Work to be completed: Take the entries below and print only the lines from the one with "225 mm. Female patient." through the one with "25, 123, 71)", exactly as they stand, both ends included.

─── Records ───

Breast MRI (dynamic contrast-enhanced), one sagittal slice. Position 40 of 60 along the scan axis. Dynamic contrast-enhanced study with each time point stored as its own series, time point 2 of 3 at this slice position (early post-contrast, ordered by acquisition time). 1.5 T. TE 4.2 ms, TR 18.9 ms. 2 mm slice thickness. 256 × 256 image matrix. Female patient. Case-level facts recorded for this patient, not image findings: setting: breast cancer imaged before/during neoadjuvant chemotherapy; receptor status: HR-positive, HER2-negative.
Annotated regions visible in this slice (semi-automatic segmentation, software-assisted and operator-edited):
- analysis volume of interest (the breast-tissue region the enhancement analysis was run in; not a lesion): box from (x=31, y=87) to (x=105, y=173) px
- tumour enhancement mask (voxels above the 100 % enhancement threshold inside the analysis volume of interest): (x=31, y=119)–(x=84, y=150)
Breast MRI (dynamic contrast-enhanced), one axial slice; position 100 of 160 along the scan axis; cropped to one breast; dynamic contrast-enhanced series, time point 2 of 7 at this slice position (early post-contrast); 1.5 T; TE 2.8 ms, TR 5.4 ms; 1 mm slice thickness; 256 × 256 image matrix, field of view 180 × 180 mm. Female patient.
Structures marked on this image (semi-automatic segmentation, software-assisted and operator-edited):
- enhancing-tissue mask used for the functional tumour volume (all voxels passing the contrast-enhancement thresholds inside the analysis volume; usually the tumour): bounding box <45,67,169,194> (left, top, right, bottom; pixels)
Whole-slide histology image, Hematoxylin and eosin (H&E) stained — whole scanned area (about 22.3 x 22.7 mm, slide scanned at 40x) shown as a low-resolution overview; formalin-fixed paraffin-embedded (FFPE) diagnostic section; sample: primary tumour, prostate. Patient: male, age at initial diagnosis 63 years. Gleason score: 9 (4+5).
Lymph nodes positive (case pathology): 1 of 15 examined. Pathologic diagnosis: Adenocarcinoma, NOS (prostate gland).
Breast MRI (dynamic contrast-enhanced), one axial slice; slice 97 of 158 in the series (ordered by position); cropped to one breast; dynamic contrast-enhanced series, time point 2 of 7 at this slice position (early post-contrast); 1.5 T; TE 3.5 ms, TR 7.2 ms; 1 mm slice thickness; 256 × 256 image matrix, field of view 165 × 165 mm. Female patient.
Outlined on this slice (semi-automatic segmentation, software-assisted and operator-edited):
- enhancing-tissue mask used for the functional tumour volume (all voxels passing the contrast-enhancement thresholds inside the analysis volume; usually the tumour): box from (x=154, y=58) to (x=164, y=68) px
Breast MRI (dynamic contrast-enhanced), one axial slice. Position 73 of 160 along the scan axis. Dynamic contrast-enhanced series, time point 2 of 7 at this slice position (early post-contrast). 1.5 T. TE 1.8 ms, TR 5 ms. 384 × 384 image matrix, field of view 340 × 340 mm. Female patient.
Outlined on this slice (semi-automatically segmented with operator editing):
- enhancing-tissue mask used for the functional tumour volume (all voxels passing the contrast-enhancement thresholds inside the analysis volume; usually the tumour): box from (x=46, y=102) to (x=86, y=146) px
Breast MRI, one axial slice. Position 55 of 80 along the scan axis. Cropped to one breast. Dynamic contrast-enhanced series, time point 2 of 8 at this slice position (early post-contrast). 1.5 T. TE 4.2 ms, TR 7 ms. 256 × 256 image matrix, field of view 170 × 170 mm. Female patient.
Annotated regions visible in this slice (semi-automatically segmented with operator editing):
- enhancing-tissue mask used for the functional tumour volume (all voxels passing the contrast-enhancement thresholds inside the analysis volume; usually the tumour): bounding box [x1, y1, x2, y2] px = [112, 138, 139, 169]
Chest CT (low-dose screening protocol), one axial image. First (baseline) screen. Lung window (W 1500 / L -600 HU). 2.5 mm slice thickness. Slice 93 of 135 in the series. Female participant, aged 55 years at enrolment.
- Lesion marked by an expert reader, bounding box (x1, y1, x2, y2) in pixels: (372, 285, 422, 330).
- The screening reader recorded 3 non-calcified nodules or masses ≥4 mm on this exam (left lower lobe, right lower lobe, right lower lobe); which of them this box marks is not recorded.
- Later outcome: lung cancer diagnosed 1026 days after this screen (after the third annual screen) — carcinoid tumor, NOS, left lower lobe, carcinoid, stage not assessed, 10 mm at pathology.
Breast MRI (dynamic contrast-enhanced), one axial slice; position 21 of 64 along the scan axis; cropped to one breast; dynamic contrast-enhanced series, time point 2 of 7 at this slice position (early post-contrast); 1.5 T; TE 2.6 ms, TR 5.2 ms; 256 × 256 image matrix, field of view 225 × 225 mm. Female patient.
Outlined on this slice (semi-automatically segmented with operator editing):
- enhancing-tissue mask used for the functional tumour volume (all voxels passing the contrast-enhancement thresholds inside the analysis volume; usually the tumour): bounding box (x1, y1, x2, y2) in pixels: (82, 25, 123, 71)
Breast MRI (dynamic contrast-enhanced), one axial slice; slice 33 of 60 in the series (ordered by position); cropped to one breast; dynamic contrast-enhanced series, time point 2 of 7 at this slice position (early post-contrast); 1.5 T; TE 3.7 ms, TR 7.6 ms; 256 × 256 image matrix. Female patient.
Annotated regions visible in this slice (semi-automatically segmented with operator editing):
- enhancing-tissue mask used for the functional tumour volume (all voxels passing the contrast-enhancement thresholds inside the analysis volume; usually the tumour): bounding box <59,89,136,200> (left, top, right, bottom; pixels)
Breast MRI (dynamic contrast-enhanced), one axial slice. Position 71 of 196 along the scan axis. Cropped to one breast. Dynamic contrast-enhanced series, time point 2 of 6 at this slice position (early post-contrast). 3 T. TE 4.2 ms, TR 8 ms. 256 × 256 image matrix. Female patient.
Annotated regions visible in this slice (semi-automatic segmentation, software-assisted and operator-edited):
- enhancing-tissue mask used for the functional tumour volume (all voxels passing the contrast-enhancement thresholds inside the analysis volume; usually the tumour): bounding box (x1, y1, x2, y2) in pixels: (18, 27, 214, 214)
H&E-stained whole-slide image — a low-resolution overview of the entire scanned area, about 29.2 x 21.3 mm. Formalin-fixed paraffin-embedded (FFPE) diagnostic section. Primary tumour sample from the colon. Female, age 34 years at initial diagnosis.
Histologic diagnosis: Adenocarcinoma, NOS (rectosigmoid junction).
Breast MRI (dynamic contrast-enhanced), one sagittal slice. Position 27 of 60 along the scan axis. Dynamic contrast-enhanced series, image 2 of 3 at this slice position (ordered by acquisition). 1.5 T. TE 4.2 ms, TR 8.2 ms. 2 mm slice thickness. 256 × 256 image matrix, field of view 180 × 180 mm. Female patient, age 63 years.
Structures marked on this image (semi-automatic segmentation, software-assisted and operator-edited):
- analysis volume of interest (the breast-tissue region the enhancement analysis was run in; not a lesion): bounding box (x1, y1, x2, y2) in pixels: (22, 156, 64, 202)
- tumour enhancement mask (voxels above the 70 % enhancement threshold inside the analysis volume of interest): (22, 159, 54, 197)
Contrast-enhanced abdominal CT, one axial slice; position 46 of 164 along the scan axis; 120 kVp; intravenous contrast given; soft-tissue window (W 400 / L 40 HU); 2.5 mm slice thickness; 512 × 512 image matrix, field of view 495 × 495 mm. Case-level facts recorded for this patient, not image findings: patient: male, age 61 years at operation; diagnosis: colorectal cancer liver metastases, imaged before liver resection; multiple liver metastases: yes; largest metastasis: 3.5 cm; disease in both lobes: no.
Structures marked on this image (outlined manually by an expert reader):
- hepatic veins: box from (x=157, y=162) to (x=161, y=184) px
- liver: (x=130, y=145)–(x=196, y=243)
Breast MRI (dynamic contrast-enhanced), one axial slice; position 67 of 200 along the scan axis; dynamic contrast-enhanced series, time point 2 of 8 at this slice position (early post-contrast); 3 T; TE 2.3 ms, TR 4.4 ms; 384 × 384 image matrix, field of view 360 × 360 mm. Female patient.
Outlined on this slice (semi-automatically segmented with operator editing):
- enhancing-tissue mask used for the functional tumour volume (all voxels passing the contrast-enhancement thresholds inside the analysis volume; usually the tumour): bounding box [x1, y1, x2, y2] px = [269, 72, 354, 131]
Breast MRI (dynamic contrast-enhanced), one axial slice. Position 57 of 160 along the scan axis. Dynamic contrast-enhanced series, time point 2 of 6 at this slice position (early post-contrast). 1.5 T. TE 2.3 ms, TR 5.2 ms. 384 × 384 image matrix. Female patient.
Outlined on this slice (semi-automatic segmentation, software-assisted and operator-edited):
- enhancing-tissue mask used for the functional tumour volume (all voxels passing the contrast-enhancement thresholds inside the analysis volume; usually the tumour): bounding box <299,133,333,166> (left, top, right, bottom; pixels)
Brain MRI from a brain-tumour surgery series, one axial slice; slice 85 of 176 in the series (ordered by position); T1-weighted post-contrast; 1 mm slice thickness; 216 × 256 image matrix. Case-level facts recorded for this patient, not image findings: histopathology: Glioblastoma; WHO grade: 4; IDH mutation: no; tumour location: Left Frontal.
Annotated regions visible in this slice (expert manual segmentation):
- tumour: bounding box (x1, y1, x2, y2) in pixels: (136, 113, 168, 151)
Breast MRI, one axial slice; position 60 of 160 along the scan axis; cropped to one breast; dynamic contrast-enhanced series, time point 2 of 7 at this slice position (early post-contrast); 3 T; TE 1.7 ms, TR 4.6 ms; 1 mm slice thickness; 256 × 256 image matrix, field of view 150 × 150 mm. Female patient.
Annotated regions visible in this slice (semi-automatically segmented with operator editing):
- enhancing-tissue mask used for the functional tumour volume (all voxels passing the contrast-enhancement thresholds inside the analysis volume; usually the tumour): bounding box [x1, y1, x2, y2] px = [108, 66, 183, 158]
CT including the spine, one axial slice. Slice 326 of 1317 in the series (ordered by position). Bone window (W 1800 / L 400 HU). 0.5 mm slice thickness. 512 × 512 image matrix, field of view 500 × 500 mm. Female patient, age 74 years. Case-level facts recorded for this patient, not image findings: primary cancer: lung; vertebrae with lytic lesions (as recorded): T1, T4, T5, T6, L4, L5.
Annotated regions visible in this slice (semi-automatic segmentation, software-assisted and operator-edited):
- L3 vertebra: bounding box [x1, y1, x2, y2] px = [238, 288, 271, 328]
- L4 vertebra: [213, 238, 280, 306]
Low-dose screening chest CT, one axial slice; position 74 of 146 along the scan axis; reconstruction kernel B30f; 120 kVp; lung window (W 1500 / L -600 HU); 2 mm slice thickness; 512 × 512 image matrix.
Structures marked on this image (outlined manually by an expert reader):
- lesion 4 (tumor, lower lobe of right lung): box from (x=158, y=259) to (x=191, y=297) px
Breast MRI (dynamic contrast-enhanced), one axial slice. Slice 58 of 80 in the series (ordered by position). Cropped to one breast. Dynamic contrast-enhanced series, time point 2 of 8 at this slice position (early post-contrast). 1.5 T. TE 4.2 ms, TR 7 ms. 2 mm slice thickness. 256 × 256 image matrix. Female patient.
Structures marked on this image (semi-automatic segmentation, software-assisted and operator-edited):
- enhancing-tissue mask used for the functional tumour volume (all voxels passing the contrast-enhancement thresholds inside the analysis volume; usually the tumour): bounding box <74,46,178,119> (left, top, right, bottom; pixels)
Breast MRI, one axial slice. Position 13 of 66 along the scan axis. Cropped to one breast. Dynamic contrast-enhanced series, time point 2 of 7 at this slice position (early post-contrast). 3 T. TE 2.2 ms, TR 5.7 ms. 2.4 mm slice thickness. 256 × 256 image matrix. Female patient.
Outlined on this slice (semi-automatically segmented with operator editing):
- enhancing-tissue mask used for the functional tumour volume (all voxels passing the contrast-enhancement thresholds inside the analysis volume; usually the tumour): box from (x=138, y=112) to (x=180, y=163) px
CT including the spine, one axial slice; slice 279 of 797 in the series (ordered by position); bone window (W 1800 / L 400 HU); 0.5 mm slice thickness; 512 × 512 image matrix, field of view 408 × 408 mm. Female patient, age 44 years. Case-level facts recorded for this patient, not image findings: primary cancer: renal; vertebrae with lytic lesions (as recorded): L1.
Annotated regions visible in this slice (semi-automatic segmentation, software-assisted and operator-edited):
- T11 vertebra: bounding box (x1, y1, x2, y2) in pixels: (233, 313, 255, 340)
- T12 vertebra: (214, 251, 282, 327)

───

Your response:
Breast MRI (dynamic contrast-enhanced), one axial slice; position 21 of 64 along the scan axis; cropped to one breast; dynamic contrast-enhanced series, time point 2 of 7 at this slice position (early post-contrast); 1.5 T; TE 2.6 ms, TR 5.2 ms; 256 × 256 image matrix, field of view 225 × 225 mm. Female patient.
Outlined on this slice (semi-automatically segmented with operator editing):
- enhancing-tissue mask used for the functional tumour volume (all voxels passing the contrast-enhancement thresholds inside the analysis volume; usually the tumour): bounding box (x1, y1, x2, y2) in pixels: (82, 25, 123, 71)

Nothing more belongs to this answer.